-- Excerpt provided --
During the tractor-era, the carbon content of soil has decreased by 30-50%. As a result the soils have compacted and their crop production ability has been impaired. The ploughing and tilling depth affect the sequestration of carbon. In deep ploughing the gas exchange is more active. Therefore, more carbon dioxide is formed. In minimally tilled soil it is formed correspondingly less.

Soil where Real Direct Seeding has been applied produces only a small amount of carbon dioxide. Like forests, the soil acts as a carbon sink.

Soil where Real Direct Seeding has been applied is solid and "breathes" in a natural way through pores created by microbial activity and plant roots. As no loosening by ploughing takes place, the harmful creation of carbon dioxide does not occur.

Real Direct Seeding acts as a carbon sink. The plants absorb carbon dioxide from the air and lead carbon compounds to the soil via their roots. As the plant residues are rich in carbon decay, they form new organic matter and carbon in the soil.

-- Instruction A --
Duplicate everything in the soil carbon passage from "Soil where Real Direct Seeding has been applied produces" down to "does not occur.".
-- Instruction B --
In the soil carbon passage, by how much has the carbon content of soil decreased during the tractor era?
-- Instruction C --
For each statement, say whether the soil carbon passage agrees, and quote the words that decide it: (i) Deep ploughing makes gas exchange in the soil more active. (ii) Soil under Real Direct Seeding is loose. (iii) Plants carry carbon compounds into the soil through their roots.
The listing after this has no connection to the soil carbon passage.

-- Data extract --
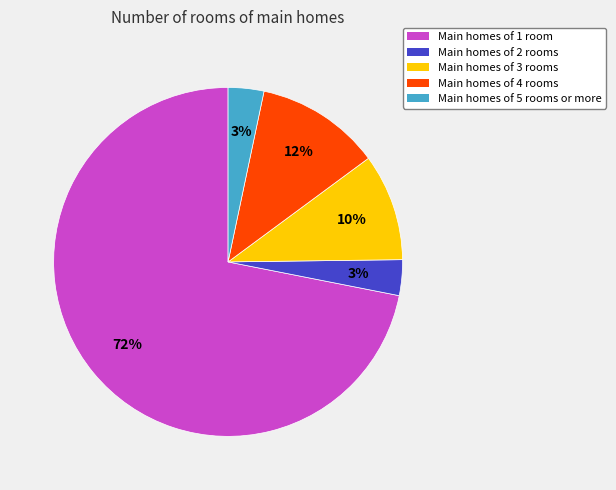

Do Main homes of 3 rooms and Main homes of 1 room together represent more than half of the pie?

Yes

-- Written solution A --
Soil where Real Direct Seeding has been applied produces only a small amount of carbon dioxide. Like forests, the soil acts as a carbon sink.

Soil where Real Direct Seeding has been applied is solid and "breathes" in a natural way through pores created by microbial activity and plant roots. As no loosening by ploughing takes place, the harmful creation of carbon dioxide does not occur.

-- Written solution B --
By 30-50%.

-- Written solution C --
(i) Yes: "In deep ploughing the gas exchange is more active."
(ii) No: "Soil where Real Direct Seeding has been applied is solid"
(iii) Yes: "The plants absorb carbon dioxide from the air and lead carbon compounds to the soil via their roots."